TASK DETAILS
Quote the items word for word, from the line containing "checked out." up to and including the line containing "door mirrors designed", and leave the pictures out of your answer.

══════════════════════════════

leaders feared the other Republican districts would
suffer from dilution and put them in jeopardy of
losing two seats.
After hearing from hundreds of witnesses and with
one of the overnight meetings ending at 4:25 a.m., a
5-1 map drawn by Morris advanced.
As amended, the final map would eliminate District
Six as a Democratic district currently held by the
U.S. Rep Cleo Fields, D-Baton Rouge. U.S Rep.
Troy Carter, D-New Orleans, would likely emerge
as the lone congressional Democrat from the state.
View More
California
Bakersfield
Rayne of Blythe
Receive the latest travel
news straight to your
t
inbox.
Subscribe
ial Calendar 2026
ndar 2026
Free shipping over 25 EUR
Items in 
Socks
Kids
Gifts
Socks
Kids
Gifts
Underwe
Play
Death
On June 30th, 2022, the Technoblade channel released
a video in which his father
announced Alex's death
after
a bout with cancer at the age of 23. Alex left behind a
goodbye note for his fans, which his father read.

══════════════════════════════

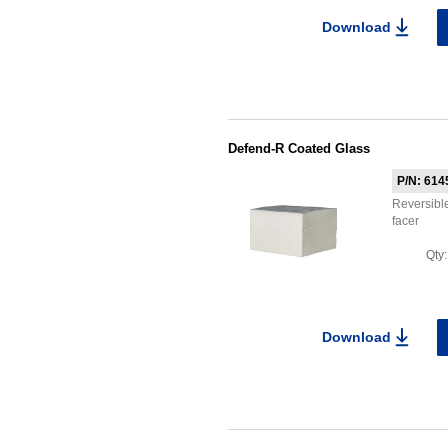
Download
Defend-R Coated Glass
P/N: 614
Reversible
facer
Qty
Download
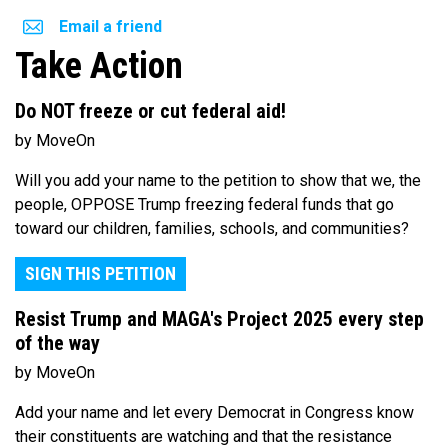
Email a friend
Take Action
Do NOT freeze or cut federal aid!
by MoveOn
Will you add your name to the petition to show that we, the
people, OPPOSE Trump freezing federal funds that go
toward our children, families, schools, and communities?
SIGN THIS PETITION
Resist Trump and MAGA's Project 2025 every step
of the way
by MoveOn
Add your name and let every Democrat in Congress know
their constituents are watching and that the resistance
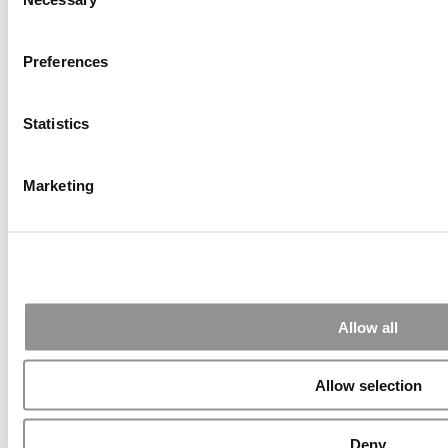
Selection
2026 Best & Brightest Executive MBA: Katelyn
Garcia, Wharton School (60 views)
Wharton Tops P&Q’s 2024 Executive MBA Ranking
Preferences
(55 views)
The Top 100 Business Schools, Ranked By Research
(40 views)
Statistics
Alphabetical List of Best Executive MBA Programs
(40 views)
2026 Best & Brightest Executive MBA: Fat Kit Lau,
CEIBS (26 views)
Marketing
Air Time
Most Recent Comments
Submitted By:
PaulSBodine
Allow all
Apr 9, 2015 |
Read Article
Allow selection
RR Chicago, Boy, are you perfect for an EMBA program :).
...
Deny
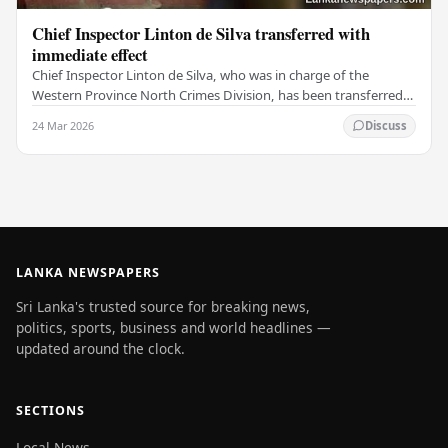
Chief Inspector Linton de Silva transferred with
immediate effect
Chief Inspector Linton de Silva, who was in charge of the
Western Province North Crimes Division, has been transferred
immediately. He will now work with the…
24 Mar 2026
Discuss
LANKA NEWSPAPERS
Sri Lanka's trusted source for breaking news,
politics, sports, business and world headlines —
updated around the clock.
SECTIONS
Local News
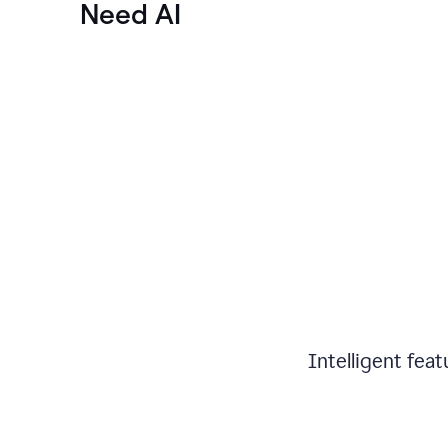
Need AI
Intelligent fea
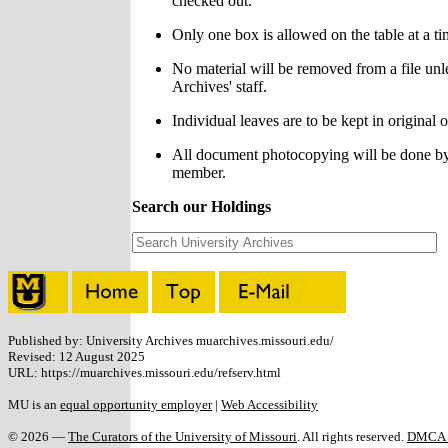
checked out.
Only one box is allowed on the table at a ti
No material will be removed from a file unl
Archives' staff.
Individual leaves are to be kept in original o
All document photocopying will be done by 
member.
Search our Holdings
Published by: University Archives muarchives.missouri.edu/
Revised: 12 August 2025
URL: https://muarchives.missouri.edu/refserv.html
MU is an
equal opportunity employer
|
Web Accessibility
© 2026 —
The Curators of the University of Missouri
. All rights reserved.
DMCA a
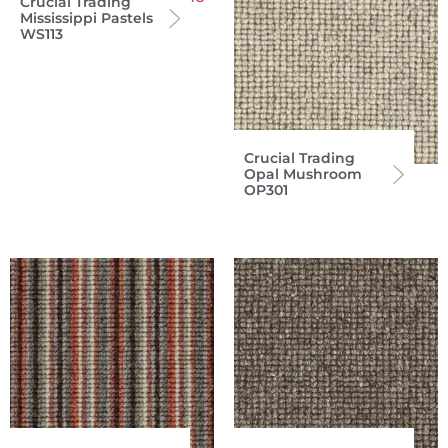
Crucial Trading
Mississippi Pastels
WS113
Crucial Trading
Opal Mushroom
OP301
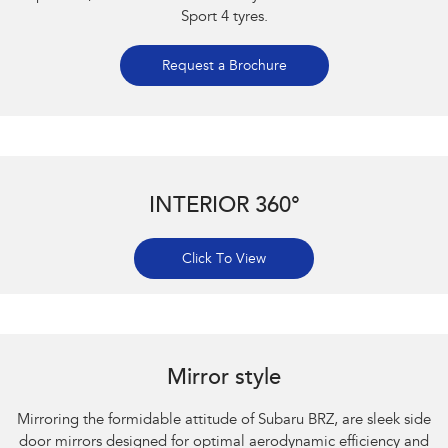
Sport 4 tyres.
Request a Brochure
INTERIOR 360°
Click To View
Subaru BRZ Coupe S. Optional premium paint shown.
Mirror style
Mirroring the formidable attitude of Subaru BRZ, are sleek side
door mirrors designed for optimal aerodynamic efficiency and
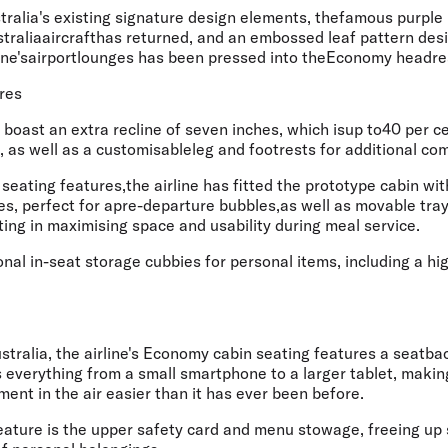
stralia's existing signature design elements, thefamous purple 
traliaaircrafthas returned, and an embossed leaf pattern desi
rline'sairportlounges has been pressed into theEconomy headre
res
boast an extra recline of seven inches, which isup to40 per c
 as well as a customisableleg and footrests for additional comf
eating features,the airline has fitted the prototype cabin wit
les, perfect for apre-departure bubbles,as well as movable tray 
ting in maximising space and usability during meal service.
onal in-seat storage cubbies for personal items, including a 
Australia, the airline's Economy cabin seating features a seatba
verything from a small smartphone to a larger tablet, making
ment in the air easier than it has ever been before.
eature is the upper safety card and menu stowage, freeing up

══════════════════════════════

SOLUTION FOR THIS PROBLEM
checked out.
Only one box is allowed on the table at a ti
No material will be removed from a file unl
Archives' staff.
Individual leaves are to be kept in original o
All document photocopying will be done by 
member.
Search our Holdings
Published by: University Archives muarchives.missouri.edu/
Revised: 12 August 2025
URL: https://muarchives.missouri.edu/refserv.html
MU is an
equal opportunity employer
|
Web Accessibility
© 2026 —
The Curators of the University of Missouri
. All rights reserved.
DMCA a
Crucial Trading
Mississippi Pastels
WS113
Crucial Trading
Opal Mushroom
OP301
Sport 4 tyres.
Request a Brochure
INTERIOR 360°
Click To View
Subaru BRZ Coupe S. Optional premium paint shown.
Mirror style
Mirroring the formidable attitude of Subaru BRZ, are sleek side
door mirrors designed for optimal aerodynamic efficiency and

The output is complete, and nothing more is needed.